Exercise description: Each line from the one containing "ring dip: (699, 646)" through the final line of the data below must be repeated exactly.

[Images with bounding boxes]
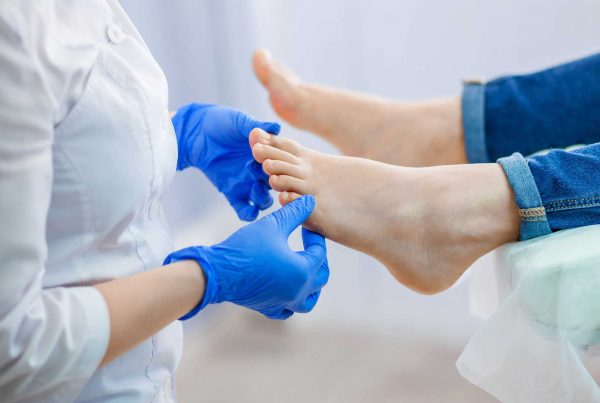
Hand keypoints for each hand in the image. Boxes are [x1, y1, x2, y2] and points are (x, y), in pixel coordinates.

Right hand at [164, 195, 328, 319]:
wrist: (217, 272)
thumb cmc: (245, 248)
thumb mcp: (273, 225)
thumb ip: (295, 212)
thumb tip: (310, 201)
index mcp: (302, 272)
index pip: (319, 253)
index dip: (315, 238)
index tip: (307, 227)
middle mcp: (297, 292)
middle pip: (320, 277)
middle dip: (318, 258)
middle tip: (308, 245)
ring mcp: (283, 303)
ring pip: (309, 299)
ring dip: (312, 284)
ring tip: (305, 269)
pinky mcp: (269, 308)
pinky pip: (288, 309)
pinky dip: (293, 300)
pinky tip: (287, 288)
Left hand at [172, 103, 280, 220]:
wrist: (195, 132)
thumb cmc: (219, 123)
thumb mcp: (239, 123)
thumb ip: (256, 126)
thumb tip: (276, 126)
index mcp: (265, 154)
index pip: (280, 163)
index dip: (280, 165)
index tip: (272, 161)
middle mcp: (259, 171)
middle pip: (275, 183)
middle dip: (274, 183)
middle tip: (266, 177)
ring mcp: (246, 183)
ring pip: (262, 199)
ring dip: (263, 199)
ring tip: (256, 190)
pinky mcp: (232, 192)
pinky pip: (244, 208)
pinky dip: (249, 213)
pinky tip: (250, 211)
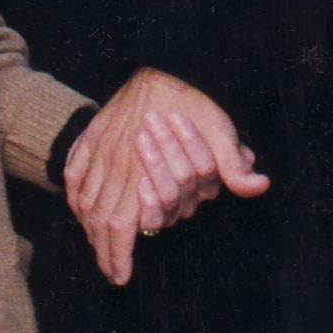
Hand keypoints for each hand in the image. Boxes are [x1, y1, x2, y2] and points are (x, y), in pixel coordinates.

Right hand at [64, 68, 270, 285]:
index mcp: (140, 166)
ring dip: (90, 230)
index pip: (122, 223)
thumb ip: (231, 162)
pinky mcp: (90, 137)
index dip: (120, 254)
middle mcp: (113, 162)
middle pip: (98, 220)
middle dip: (103, 253)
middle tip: (111, 274)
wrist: (156, 57)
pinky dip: (75, 198)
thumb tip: (259, 185)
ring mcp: (97, 149)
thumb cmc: (187, 95)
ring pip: (84, 201)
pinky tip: (81, 212)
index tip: (123, 276)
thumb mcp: (217, 126)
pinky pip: (74, 175)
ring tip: (100, 251)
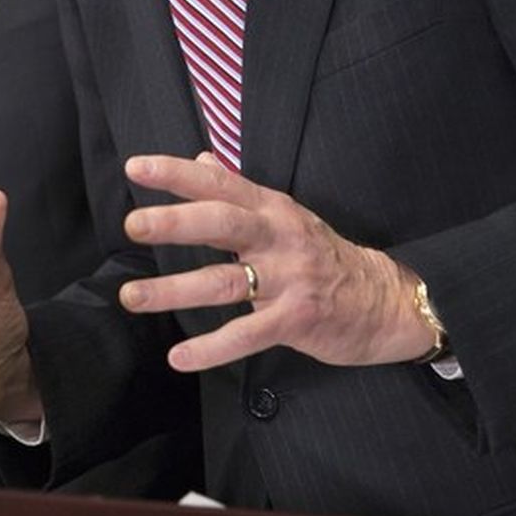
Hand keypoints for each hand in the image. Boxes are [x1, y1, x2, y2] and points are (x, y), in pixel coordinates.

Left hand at [119, 153, 435, 371]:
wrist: (384, 301)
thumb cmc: (325, 256)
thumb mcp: (286, 215)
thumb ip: (239, 190)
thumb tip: (201, 159)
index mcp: (273, 209)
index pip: (221, 183)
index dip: (178, 173)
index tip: (136, 168)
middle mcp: (279, 238)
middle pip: (223, 224)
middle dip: (175, 223)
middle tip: (133, 225)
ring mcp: (289, 279)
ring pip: (224, 281)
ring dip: (174, 289)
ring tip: (132, 296)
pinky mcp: (297, 320)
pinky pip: (247, 335)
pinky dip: (212, 348)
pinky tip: (179, 357)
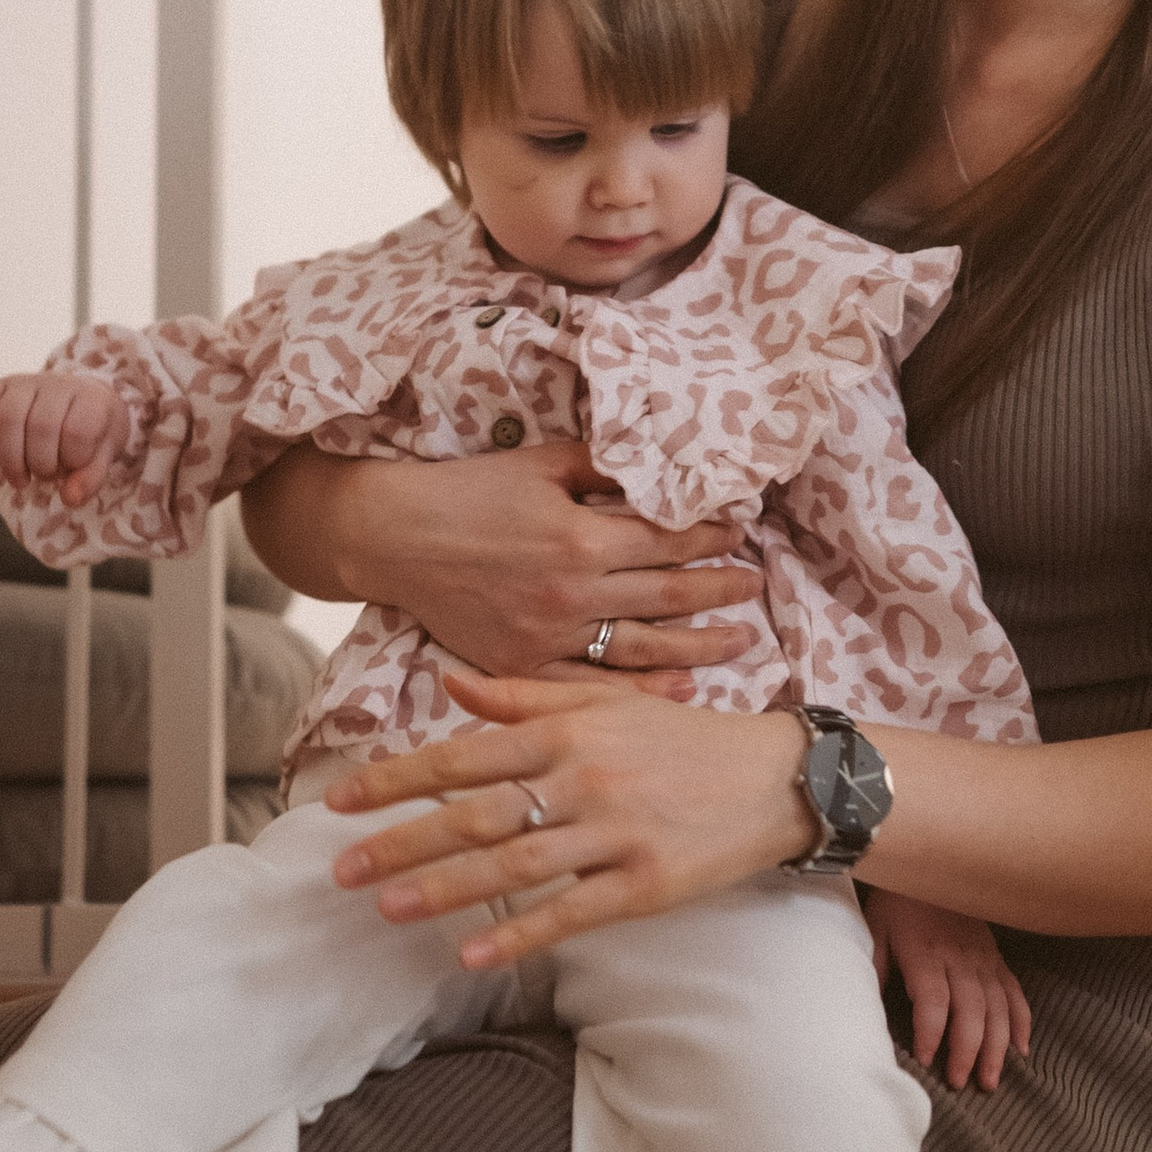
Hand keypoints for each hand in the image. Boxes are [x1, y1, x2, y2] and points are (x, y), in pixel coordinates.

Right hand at [0, 370, 123, 509]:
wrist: (80, 402)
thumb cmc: (92, 433)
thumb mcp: (102, 455)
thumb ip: (91, 477)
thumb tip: (69, 498)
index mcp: (90, 398)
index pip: (78, 431)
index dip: (73, 459)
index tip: (74, 467)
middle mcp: (57, 384)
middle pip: (41, 426)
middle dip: (41, 464)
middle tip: (46, 476)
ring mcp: (26, 383)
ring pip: (9, 417)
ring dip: (11, 459)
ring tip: (21, 480)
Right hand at [241, 439, 767, 693]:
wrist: (394, 538)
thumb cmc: (468, 491)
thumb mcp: (541, 463)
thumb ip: (603, 465)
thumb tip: (661, 460)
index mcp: (581, 535)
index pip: (668, 539)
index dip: (711, 537)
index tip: (741, 533)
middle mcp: (572, 590)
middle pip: (668, 596)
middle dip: (720, 591)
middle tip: (756, 588)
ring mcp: (548, 634)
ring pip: (643, 647)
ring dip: (699, 646)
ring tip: (740, 641)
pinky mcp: (523, 665)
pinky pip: (592, 685)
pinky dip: (640, 690)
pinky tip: (679, 689)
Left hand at [326, 668, 816, 967]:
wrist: (775, 778)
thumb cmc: (681, 740)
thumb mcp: (605, 704)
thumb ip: (523, 698)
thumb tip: (449, 686)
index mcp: (569, 732)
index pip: (464, 755)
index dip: (398, 779)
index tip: (340, 801)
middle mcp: (585, 779)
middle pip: (477, 814)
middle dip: (403, 841)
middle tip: (341, 871)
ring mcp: (615, 834)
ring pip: (515, 866)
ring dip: (446, 890)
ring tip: (389, 909)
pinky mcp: (645, 884)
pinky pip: (571, 913)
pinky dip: (520, 935)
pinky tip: (473, 955)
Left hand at [868, 891, 1031, 1091]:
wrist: (930, 861)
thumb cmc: (897, 901)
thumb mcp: (875, 929)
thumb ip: (873, 969)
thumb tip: (860, 1010)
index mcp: (926, 953)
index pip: (933, 1001)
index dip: (931, 1032)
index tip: (926, 1060)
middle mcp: (960, 958)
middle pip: (971, 1009)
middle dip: (968, 1050)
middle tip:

Result of the exercise:
ring dip: (699, 646)
ring tip: (740, 641)
pinky mcp: (523, 665)
pinky pip: (592, 685)
pinky dip: (640, 690)
pinky tip: (679, 689)
Left hand at [326, 668, 816, 967]:
wrist: (775, 778)
thumb cmc: (681, 740)
thumb mcp: (605, 704)
thumb ip: (523, 698)
thumb tip: (449, 686)
index mcp: (569, 732)
index pip: (464, 755)
index dip: (398, 779)
index tip: (340, 801)
middle mcp: (585, 779)
middle pip: (477, 814)
middle dip: (403, 841)
middle tip: (341, 871)
ring mcp: (615, 834)
ring pip: (515, 866)
ring dip: (446, 890)
ring tip: (389, 909)
pinky mcp: (645, 884)
pinky pip: (571, 913)
pinky dip: (520, 935)
pinky tip: (473, 955)
Left hand at [868, 891, 1031, 1091]:
wrist: (930, 861)
thumb cmc: (897, 901)
thumb mcp: (875, 929)
thumb ip: (873, 969)
thumb tip: (860, 1010)
index mcp: (926, 953)
index pip: (933, 1001)
index dip: (931, 1032)
index tip: (926, 1060)
middle mcp: (960, 958)
middle pip: (971, 1009)
middle dip: (968, 1050)
middle tip:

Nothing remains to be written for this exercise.